Die Hitzewelle sorgt auch noch für ganz andere Rekorde: Der Energieverbrauch stieg vergangenen Dienstag auf Höchstwerte. Landesweit verschlangen Klimaanlagen, Kühlschränke und andere elektrische Geräte mehr als 29.000 Megawatt, wie der staatliche Versorger Electricity Generating Authority mitteilte.

Schon in den Tagen zuvor hatte der Stromverbrauch immer neue Spitzenwerte markiert. EGAT ermahnte jetzt die Öffentlichkeit, Klimaanlagen nicht den ganzen Tag laufen zu lassen und bat um eine tägliche Stromsparpause zwischen 14.00 und 15.00 Uhr bis 20. Mai.

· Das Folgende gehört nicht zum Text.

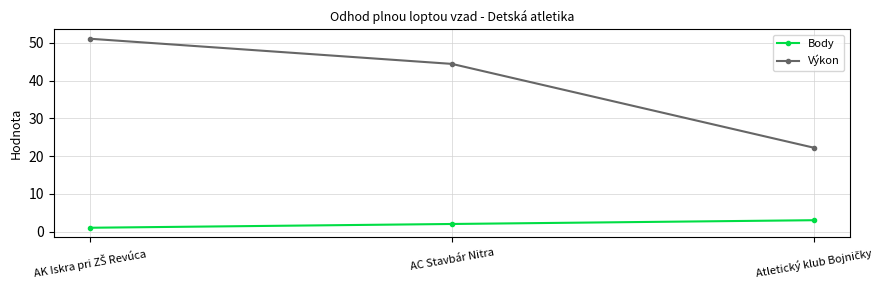

What are all the series names shown in the legend?

Body, Výkon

Wegen der Hitze warnen die Gesundheitsbehörden vor fast allem – von lebensmittelbedingten Krankheiten bis zum Ertrinken. Schließlich fällt die Hitzewelle zusammen mit den Schulsommerferien, und im April fanden schon 135 Kinder den Tod im Meer. „Bleiben Sie im Haus, begrenzen Sie ihre Aktivitäten draußen, tragen Sie Sonnenbrillen“, lauten einige der Tipps, die das Institut für Seuchenkontrolle gibt.